In case you missed it, there is a recap of the debate in this Seattle Times article.
But when it came to education funding, which is called out in the state Constitution as the "paramount duty" of the state, Inslee and McKenna seemed largely in agreement.
A recent state Supreme Court decision found the state has been failing to fulfill that constitutional obligation to schools.
Both gubernatorial candidates, when pressed by the moderator, public-radio correspondent Austin Jenkins, said they would try to find an additional $1 billion for schools to ensure the state is doing its duty.
Sounds great, but how can they do it without raising taxes as both suggested they would not do. My sense is that the current governor and the legislators that just spent months on a supplemental budget package would have increased our budget if possible. The best that they could do, which we were pleased with, was to stop the bleeding from the previous budget cuts by balancing the budget through cuts in other programs.
Given the current economic projections there is little likelihood that revenues will increase at anywhere near the rate to ensure this or any other increase in our budgets. As I understand it, the next session of the legislature, the new governor’s first, will start with a revenue shortfall. So, is this pledge a reality or is it playing politics? The choice between the candidates, if one wants education funding to be a deciding factor, was reduced in the first debate.
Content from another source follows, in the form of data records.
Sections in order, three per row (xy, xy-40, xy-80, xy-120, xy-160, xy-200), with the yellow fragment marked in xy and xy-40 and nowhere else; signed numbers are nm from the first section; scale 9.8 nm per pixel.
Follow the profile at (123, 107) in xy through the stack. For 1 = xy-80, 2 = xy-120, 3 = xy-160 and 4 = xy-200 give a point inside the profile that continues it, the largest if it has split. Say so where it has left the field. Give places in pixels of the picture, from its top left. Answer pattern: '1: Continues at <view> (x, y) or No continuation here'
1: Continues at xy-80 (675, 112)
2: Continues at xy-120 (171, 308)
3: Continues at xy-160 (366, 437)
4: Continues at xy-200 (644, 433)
They both promise more money, but can they deliver?
Taking out funding leaves charter schools as a deciding factor with McKenna supportive of implementing a charter package and Inslee against it. The response follows traditional party lines and will reinforce Inslee’s support with WEA, something that McKenna already knew was not going to be available to him.
"I am going to try to put a billion in the next budget, or more, for education," Inslee said. Charter schools, he said, would only pull money away from public schools, and he added that his education plan calls for new grants for innovation in existing schools.
But McKenna said Inslee was being misleading, since the charter schools also would be public. While not a panacea, "they should be part of the mix," McKenna said.
It just might be a choice that will be decided by issues other than public education. What do you think will be the deciding factors in this race?